L’ospite accanto a me è Stefano
Disegni. Disegnatore. Poiché immagino che già in molti
si siano esercitati su di lui con riferimenti al tema “Nomen omen”,
vi consiglio d’astenervene, giungereste in ritardo.
Perché l’ho invitato qui? Perché è uno degli
autori satirici che più mi piace.
Ho detto autore satirico perché non è solo l’elettrico
vignettista noto a tutti noi, ma il suo curriculum artistico spazia pure
in altri campi: musica, tv, libri. E libri non solo disegnati; ricordo “La
coscienza di Zen” edito da Comix, e “Dodici atti impuri”,
pubblicato da Mondadori, dal quale fu tratto nel 2001 uno spettacolo
teatrale con Tullio Solenghi e regìa di Attilio
Corsini. Insomma,
non disegna soltanto ma scrive anche, ci sono pure quelli che sostengono
che sappia perfino leggere, ma sono una minoranza.

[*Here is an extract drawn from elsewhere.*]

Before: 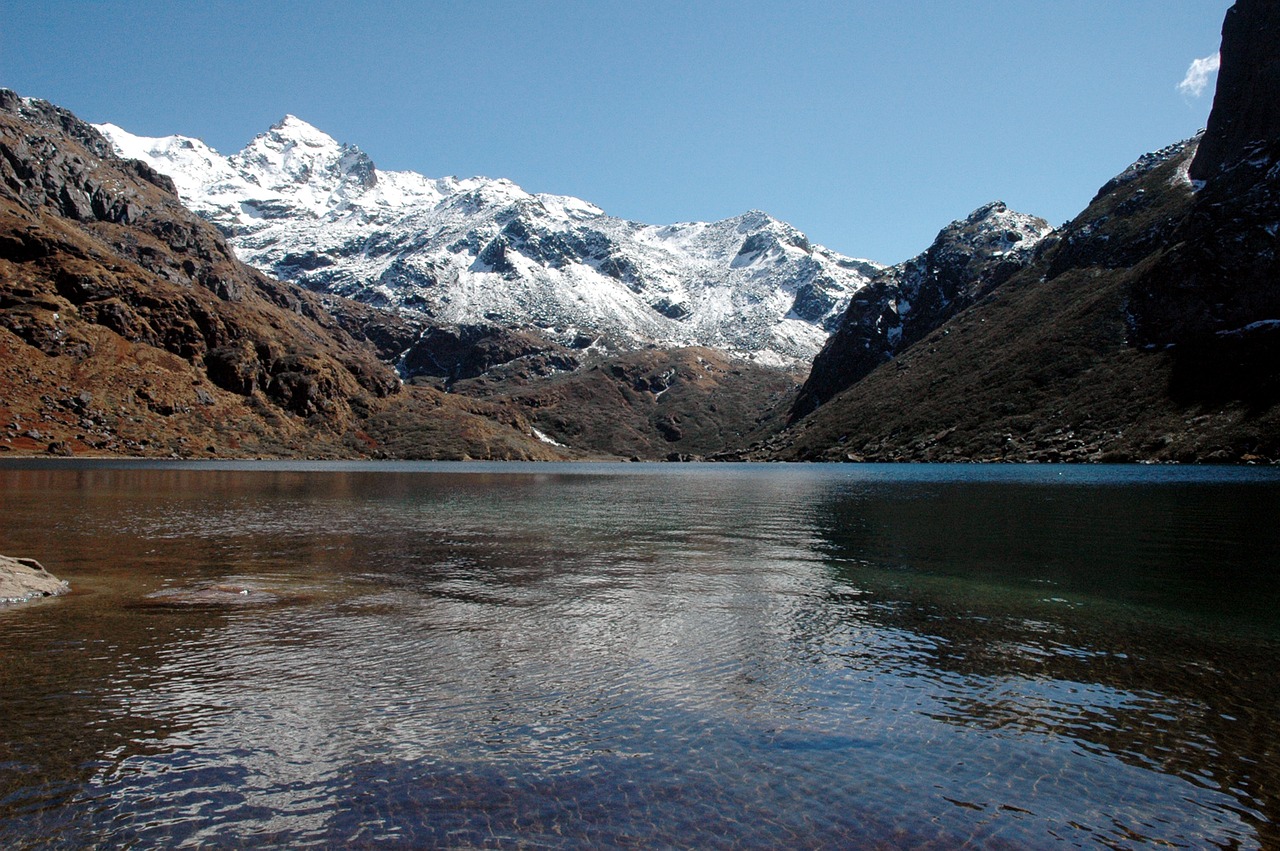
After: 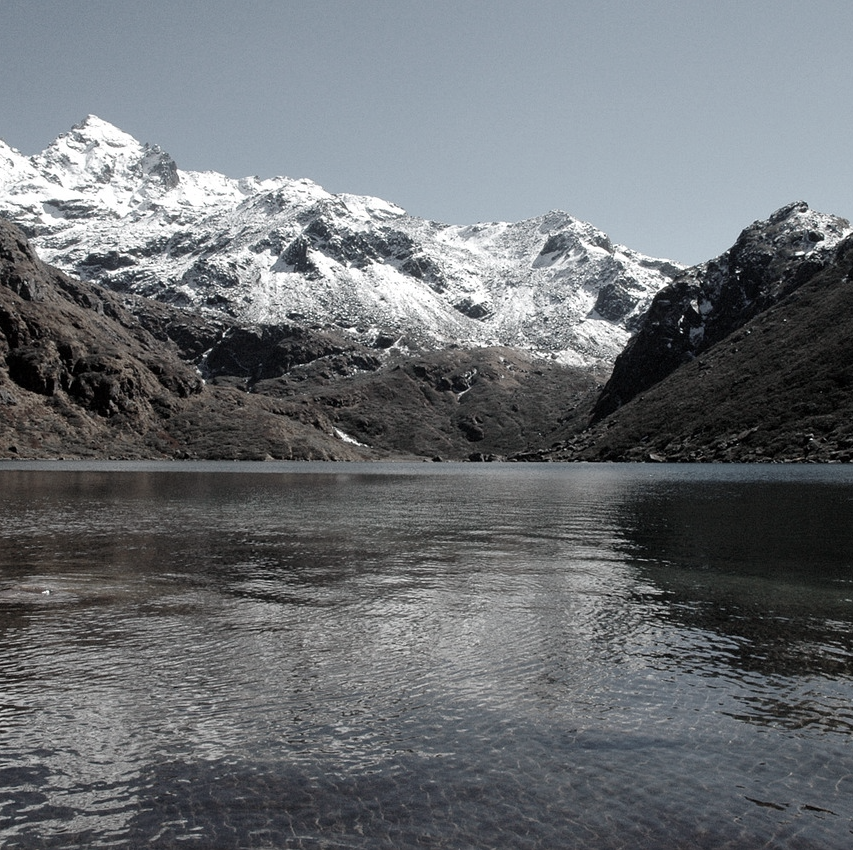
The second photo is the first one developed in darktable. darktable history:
color zones: curves: ch1 [(0, 0.153) (0.143, 0.15) (0.286, 0.151) (0.429, 0.152) (0.571, 0.152) (0.714, 0.151) (0.857, 0.151) (1, 0.153)]
crop and rotate: left 15.544%, right 17.753%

Per la biobibliografia (e discografia) cliccate con fiducia su www.stefanodisegni.com e lì non perdetevi i suoi “Razzi Amari”, performances
sonore godibilissime che di Stefano rivelano ottime qualità musicali;
non sorprenda, al rock ha dedicato, infatti, molte energie fondando più gruppi
musicali: da “Il Gruppo Volante” agli “Ultracorpi”.
Del suo lavoro si sono avvalse tantissime testate, la prima fu Satyricon,
poi Manifesto, Paese Sera, Gazzetta dello Sport, Corriere della Sera,
Cuore – di cui è stato anche direttore – Boxer, e
di sicuro ne avrò dimenticata qualcuna.
E’ lui l’inventore dello “Scrondo”, personaggio
anfibio fra terribilità e innocenza, che ha trionfato su pagine
e sullo schermo tv. A proposito di Tv, tanti i suoi successi: da “Lupo
solitario” all’”Araba Fenice” a “Convenscion”,
a “Mediamente” fino al recentissimo “Visitors”…
Ancora una cosa. In un momento in cui molti suoi colleghi, si sono
precipitati in soccorso dei vincitori traslocando le loro matite, Stefano è fra
i pochi che continua ad essere coerente con le sue orgini ribelli e,
mi pare, abbia trovato nuova forza espressiva osservando l’attuale
situazione italiana, e non solo italiana, cogliendone con tratti grafici
e verbali, tanto inesorabili quanto irrresistibili, bassezze e tic, lapsus
e goffaggini. Quelli che hanno traslocato però non fanno più ridere
(in verità, molti di loro non mi facevano ridere neanche prima),
ben gli sta; meritano il poco parlamentare luogo in cui sono finiti,
Stefano invece la stima umana e l’apprezzamento professionale
di cui gode.
Allora, solo applausi per ‘sto ragazzo? Ehm…sì…no…a
ben riflettere…non ce la faccio, devo proprio dirvelo! Una macchia
ce l’ha. Tifa per una squadra terrestre chiamata Lazio. Ma tanti
tanti di noi, nonostante quella sua tragica colpa, gli vogliamo bene
lo stesso e continueremo ad essere suoi appassionati lettori e spettatori.
- Benvenuto
a bordo, Stefano…
- Grazie, nostromo. Sei un nostromo? O un vivandiere? O un cambusiere?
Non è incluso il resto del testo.